If $m\leq 2n$, then note that

$$f(n,m)=\lfloor n^{1/m}\rfloor\leq n^{1/m}<\lfloor n^{1/m}\rfloor+1=f(n,m)+1$$

$$\Rightarrow f(n,m)^m\leq n<(f(n,m)+1)^m$$

Thus, in order to find $f(n,m)$ it is sufficient to find some natural $k_0$ such that $k_0^m\leq n<(k_0+1)^m$. But this is easy, simply iterate through the natural numbers $k\in \{1,2,3,...,n\}$ and test whether they satisfy the condition above. This can be done in polynomial time as multiplication can be done in $O(k^2)$ time and therefore testing whether $k$ satisfies the condition can be done in $O(mk^2)$. Since $k\leq n$, and we have to perform this action at most $n$ times, we can get a final bound of $O(mn^3)$ for this algorithm. Using the fact that $m\leq 2n$ gives us the final bound of $O(n^4)$.

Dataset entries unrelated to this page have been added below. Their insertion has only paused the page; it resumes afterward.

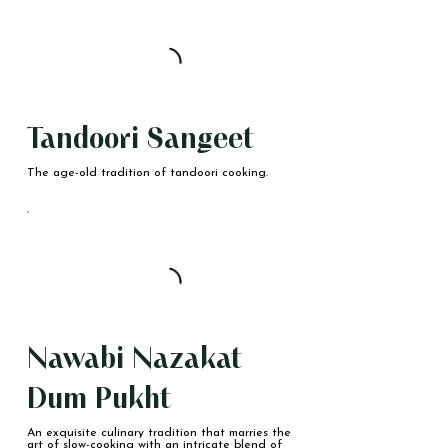
Tandoori Sangeet
The age-old tradition of tandoori cooking.
Nawabi Nazakat
Dum Pukht
An exquisite culinary tradition that marries the
art of slow-cooking with an intricate blend of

Example: For $m=2$ and $n=5$ (obviously $m=2<10=2n$), we have that

$$k=1: 1^2=1\text{ and }(1+1)^2=4$$ $$k=2: 2^2=4\text{ and }(2+1)^2=9$$ $$k=3: 3^2=9\text{ and }(3+1)^2=16$$ $$k=4: 4^2=16\text{ and }(4+1)^2=25$$ $$k=5: 5^2=25\text{ and }(5+1)^2=36$$

Thus, we get that $f(n,m)=2$.